**Listed records:**
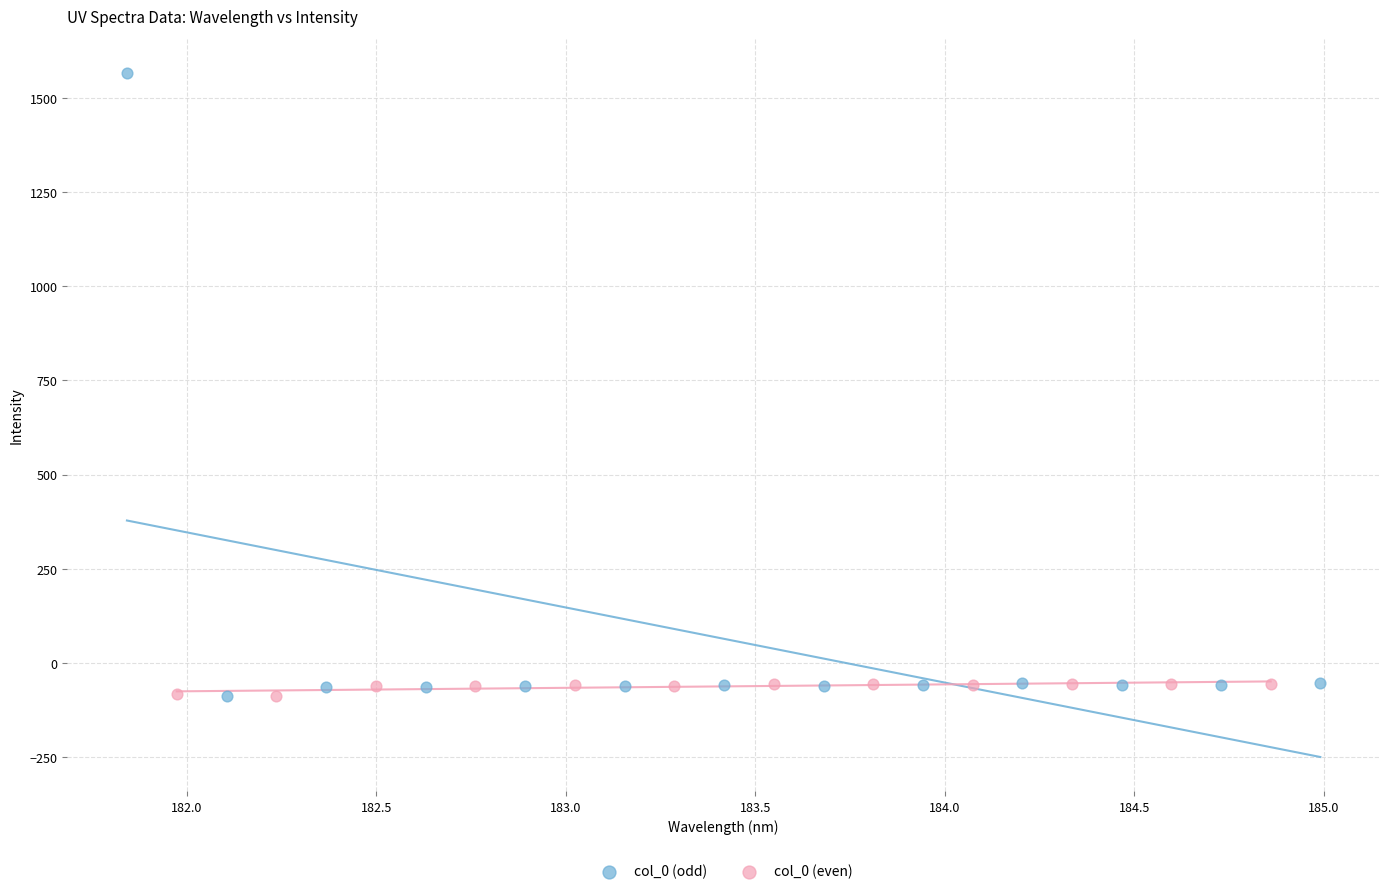

Which series contains the highest Y value?

col_0 (odd)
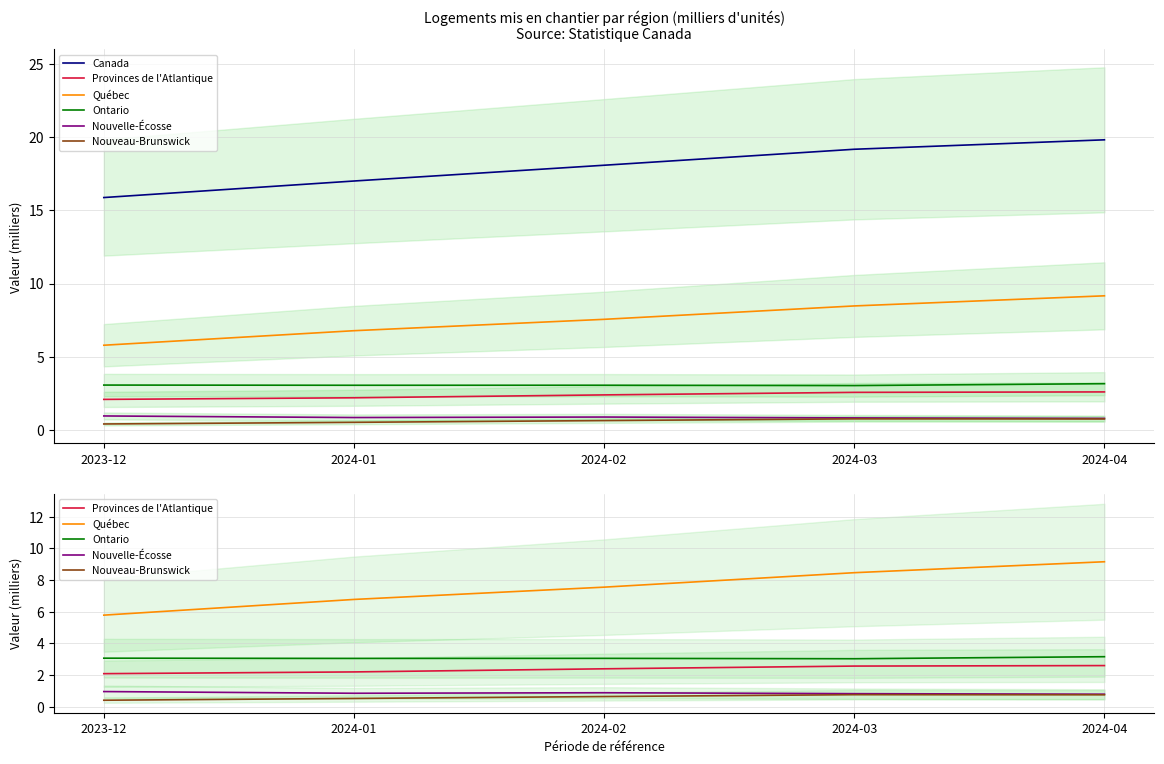

At which label does Québec reach its peak?

2024-04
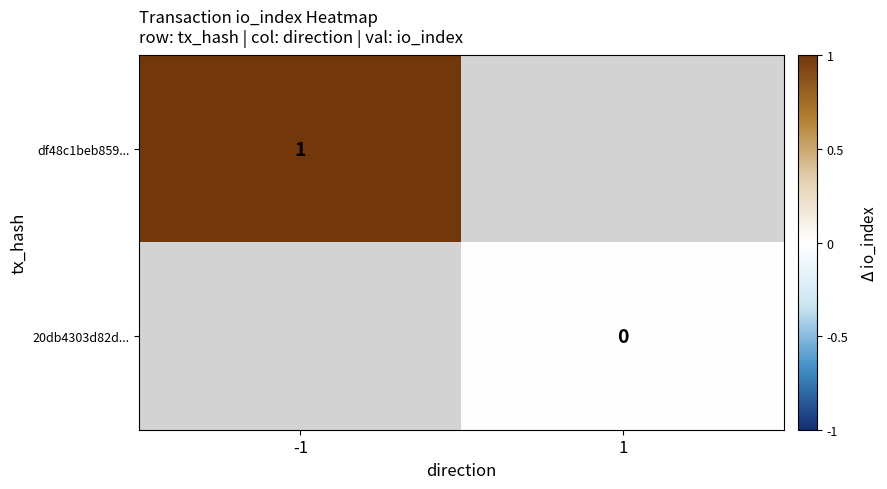

Between 1 and -1, which is larger?

-1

**Task to carry out:** Edit the rows above by replacing "label" with "category" and leaving everything else unchanged. Omit the pictures from your answer.

**Task answer:**
Which series contains the highest Y value?

col_0 (odd)

At which category does Québec reach its peak?

2024-04

Between 1 and -1, which is larger?

-1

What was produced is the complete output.